### DATA IN THIS EXERCISE
———
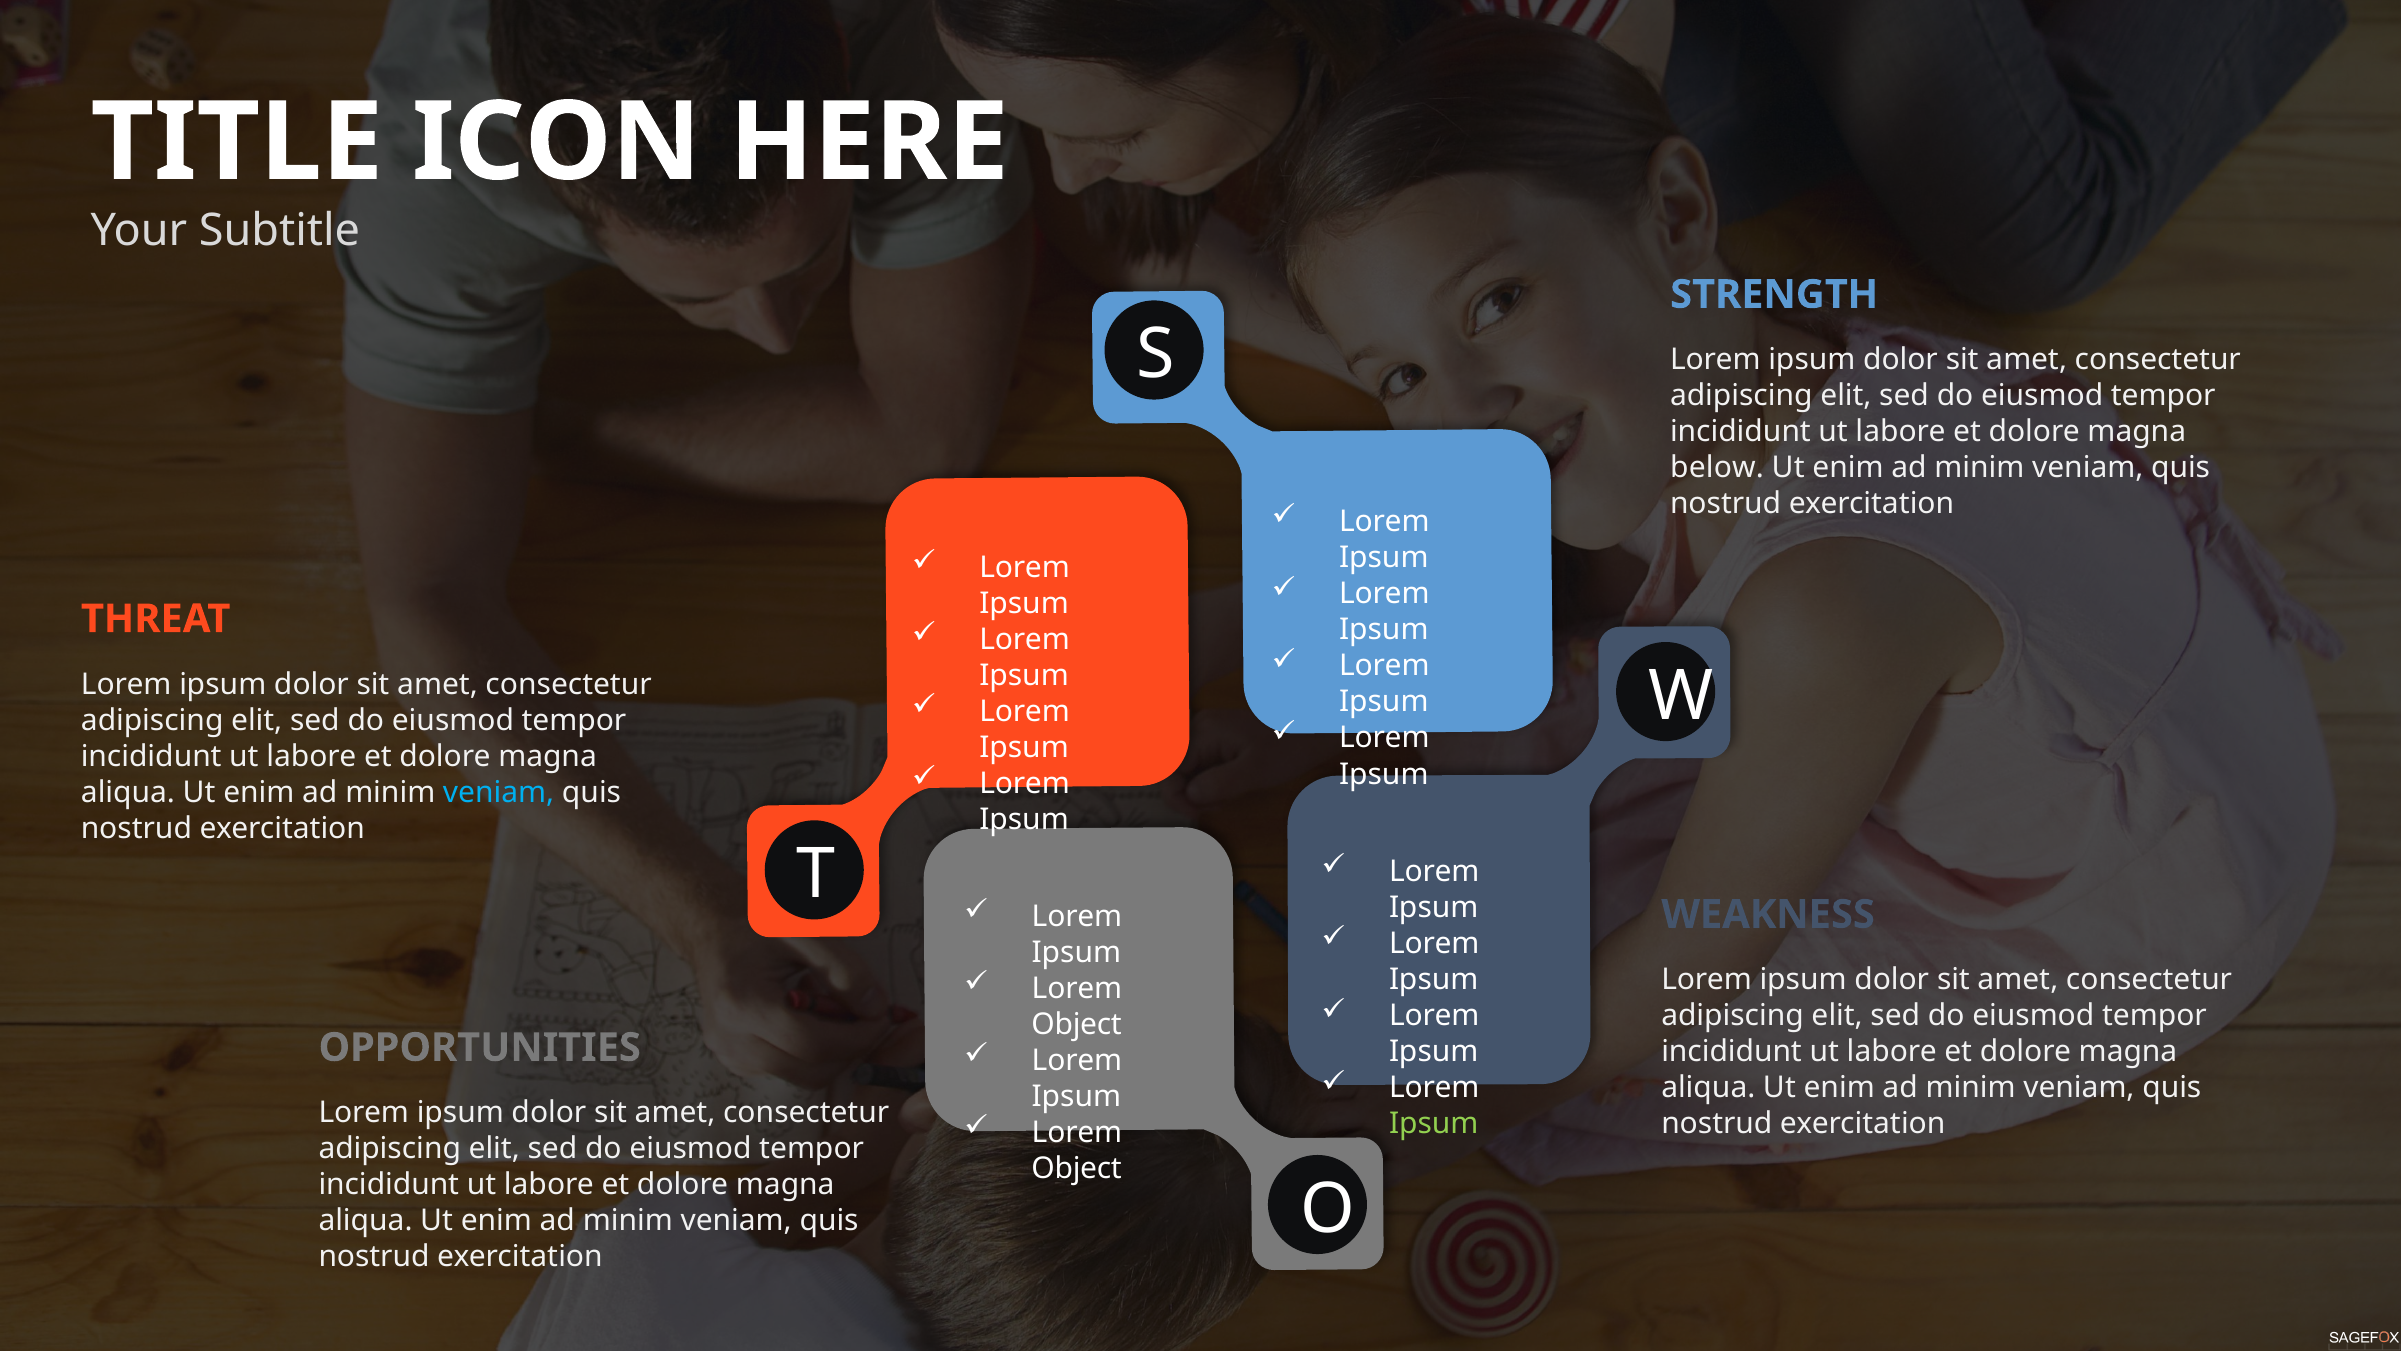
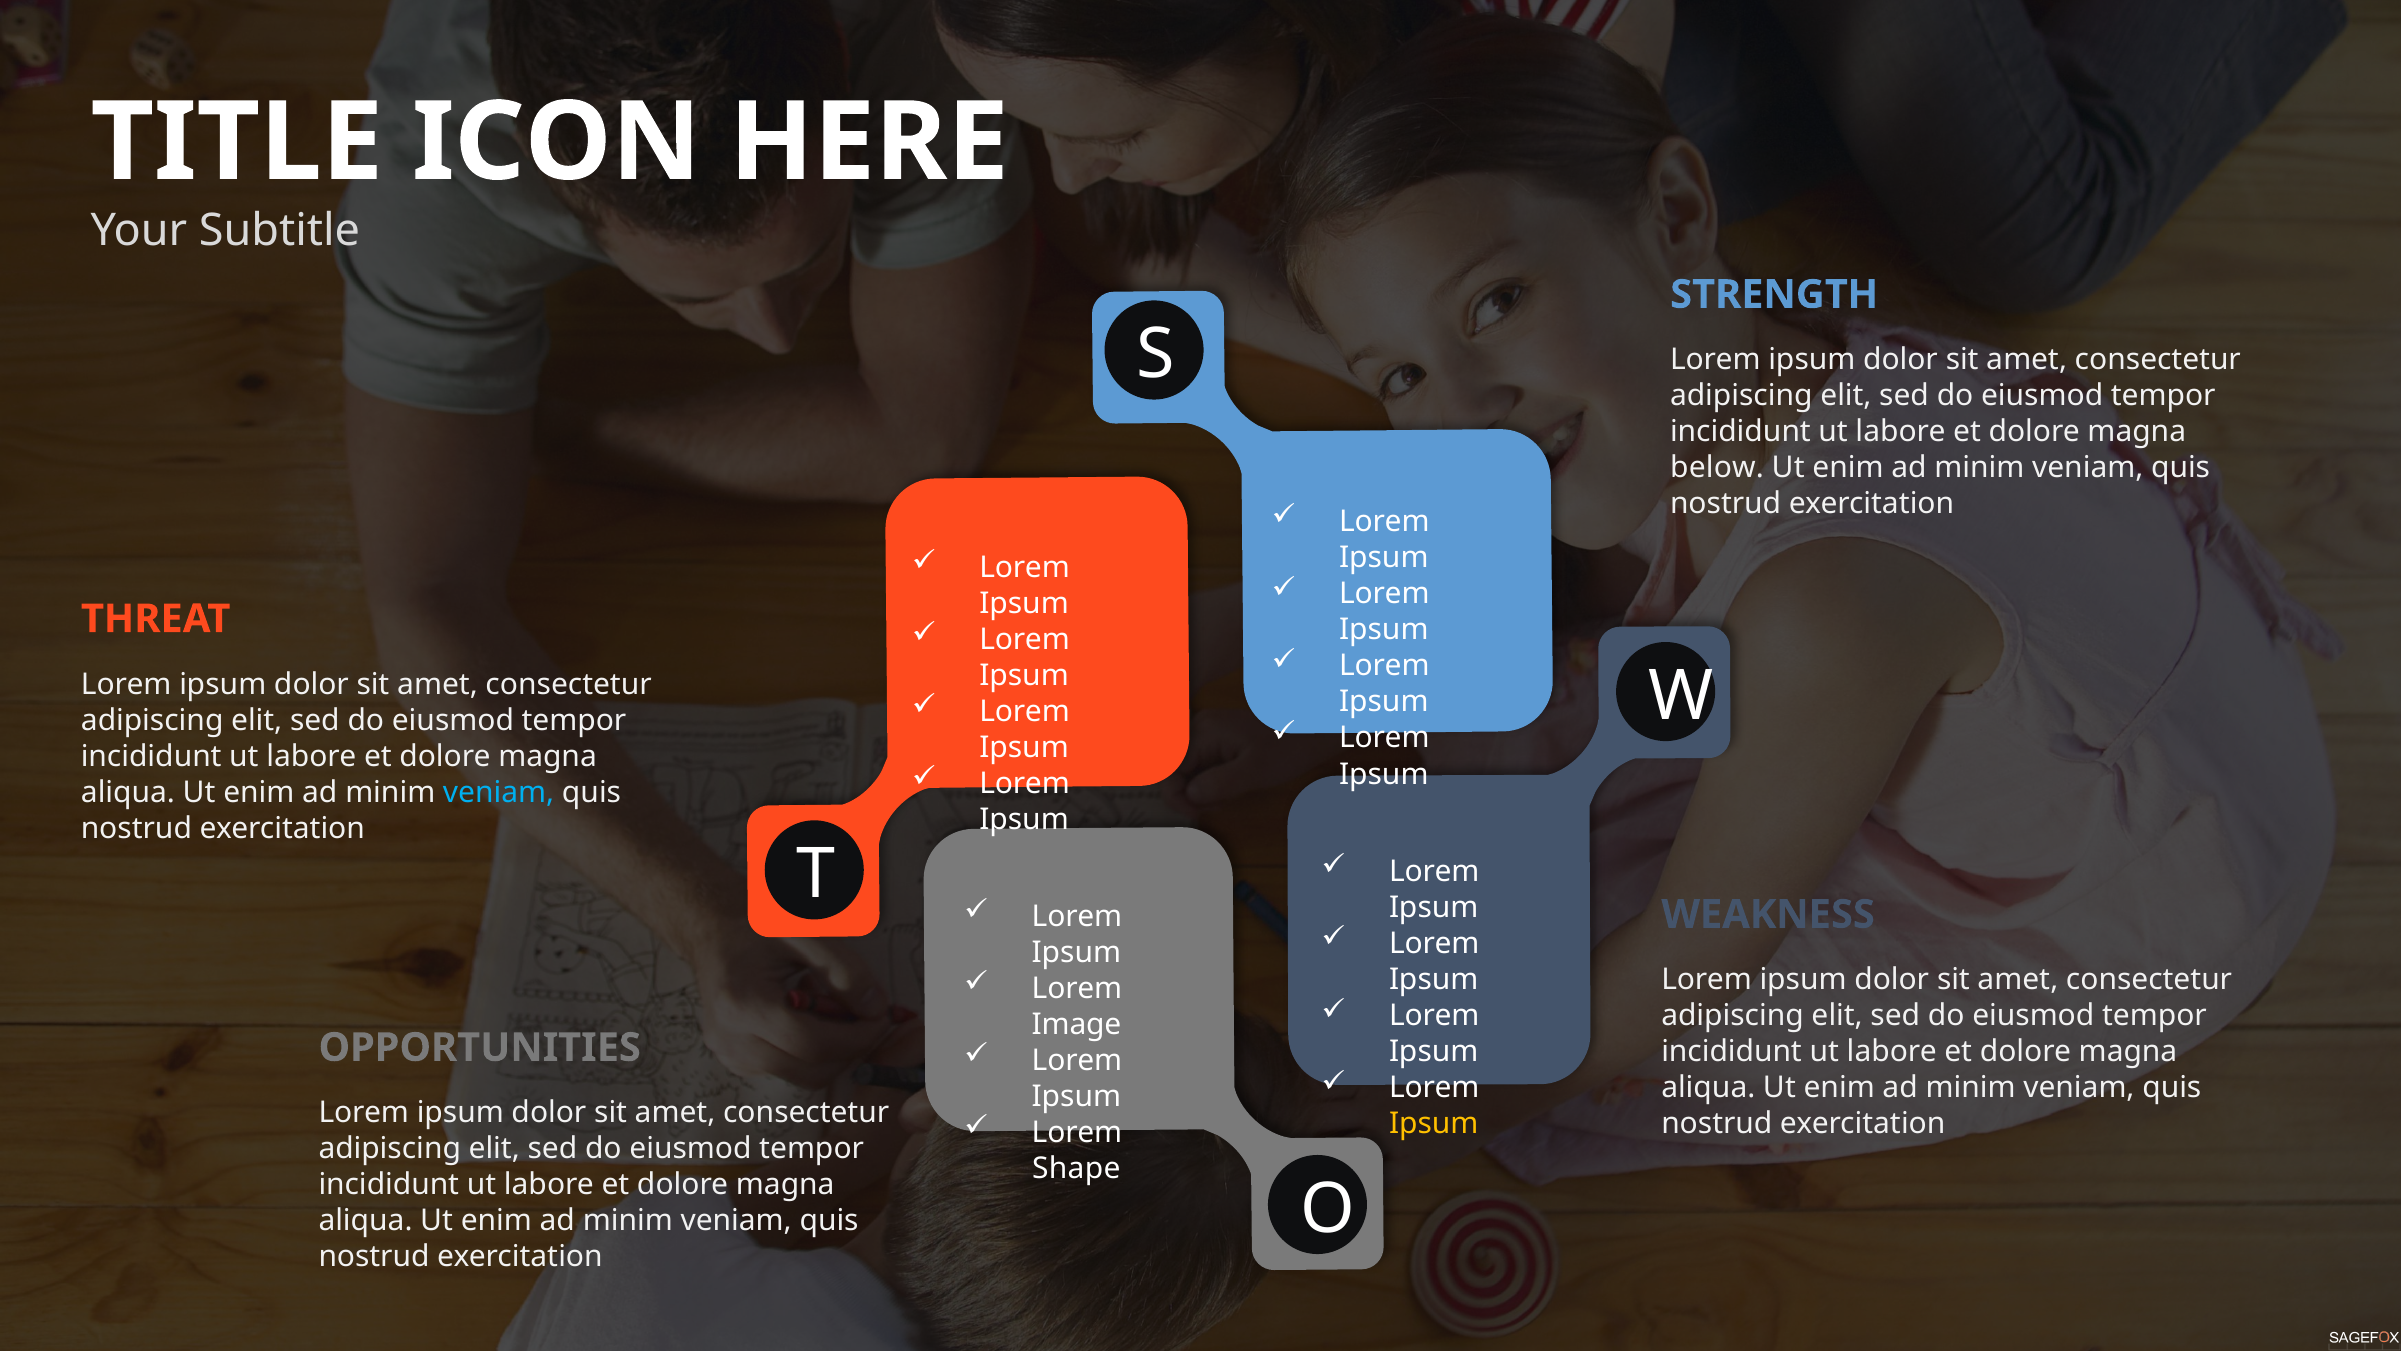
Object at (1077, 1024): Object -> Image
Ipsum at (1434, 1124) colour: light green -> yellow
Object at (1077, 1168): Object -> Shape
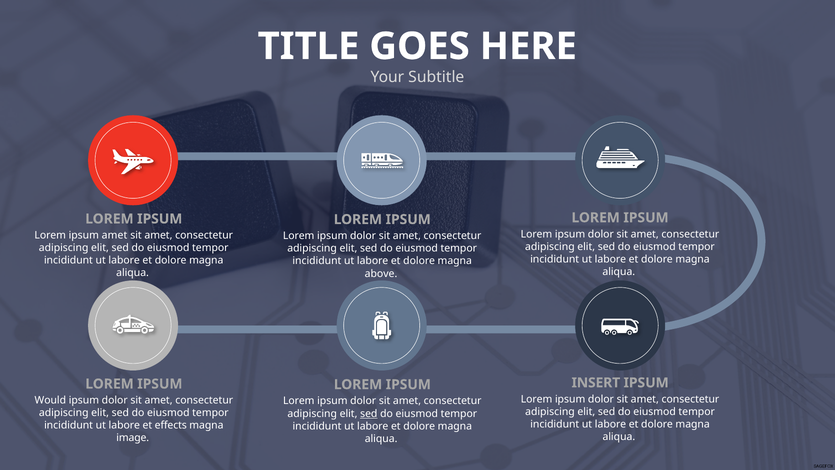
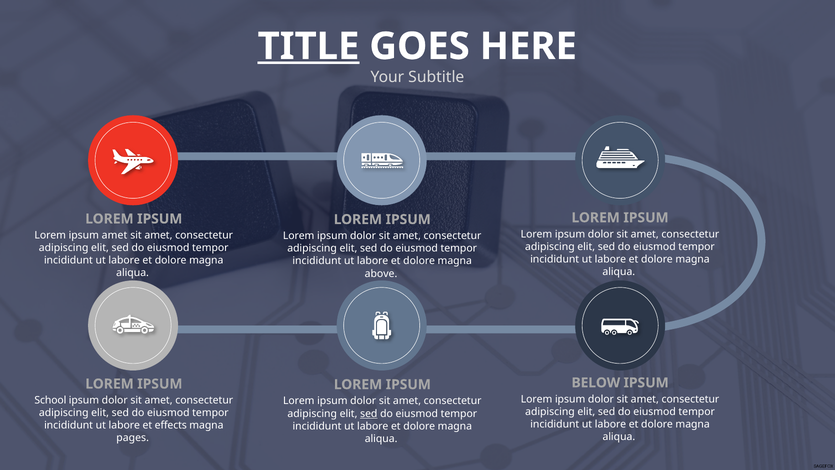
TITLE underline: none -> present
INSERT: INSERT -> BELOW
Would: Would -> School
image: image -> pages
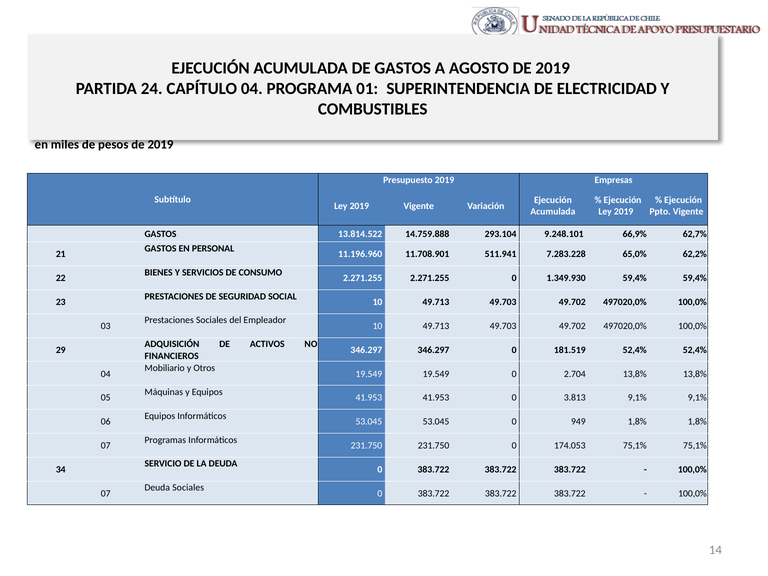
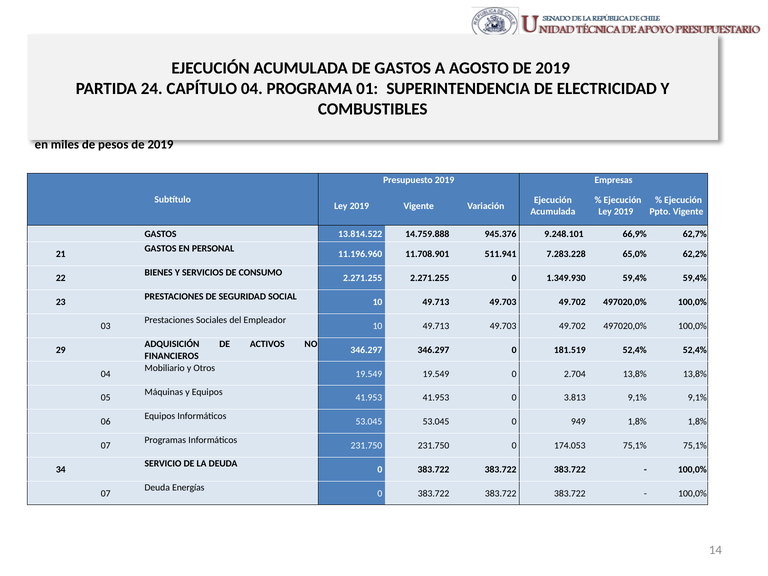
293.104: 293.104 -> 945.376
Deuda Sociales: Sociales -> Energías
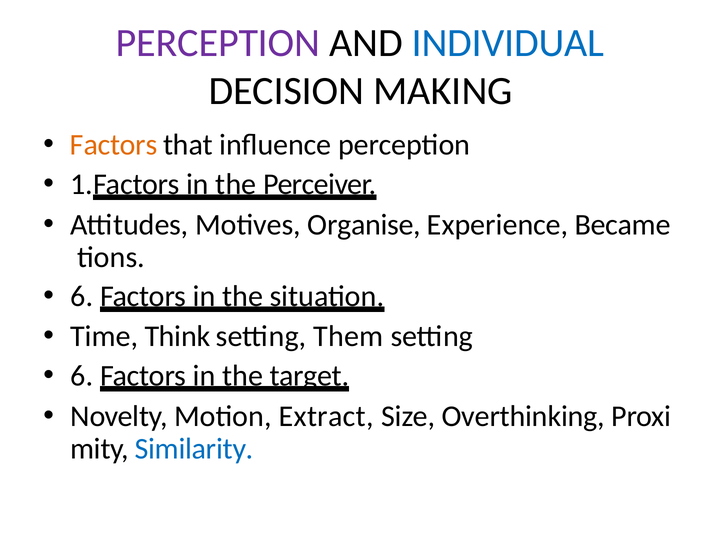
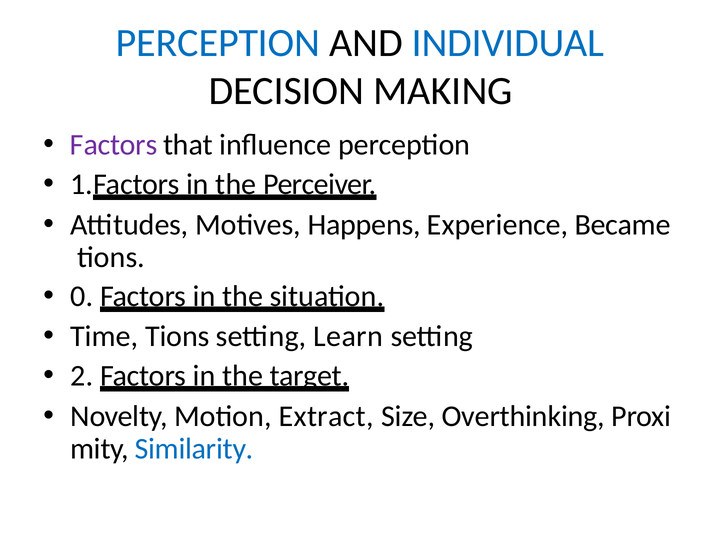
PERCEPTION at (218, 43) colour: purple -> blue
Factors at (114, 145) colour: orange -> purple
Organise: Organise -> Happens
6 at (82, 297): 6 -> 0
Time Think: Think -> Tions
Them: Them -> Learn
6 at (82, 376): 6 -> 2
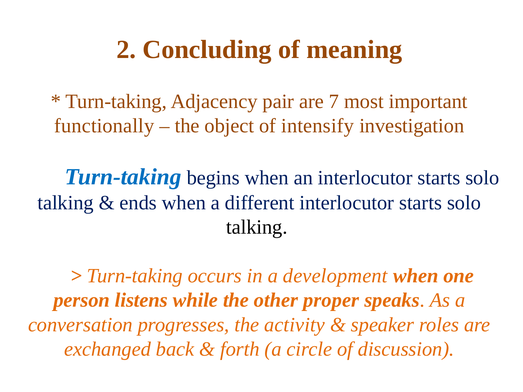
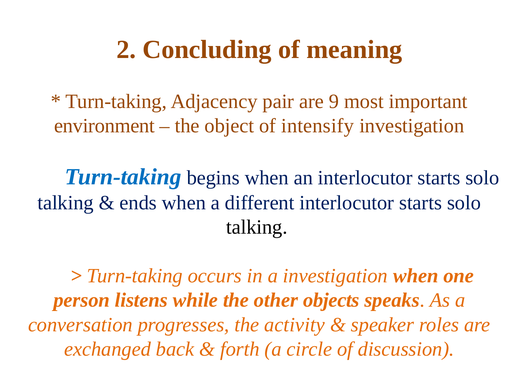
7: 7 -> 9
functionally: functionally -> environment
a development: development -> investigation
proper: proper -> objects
———
### WHAT IS NEEDED
Please count the lines in the records above that contain the string "colour", and reply with only that number.

### SOLUTION TO THIS EXERCISE
3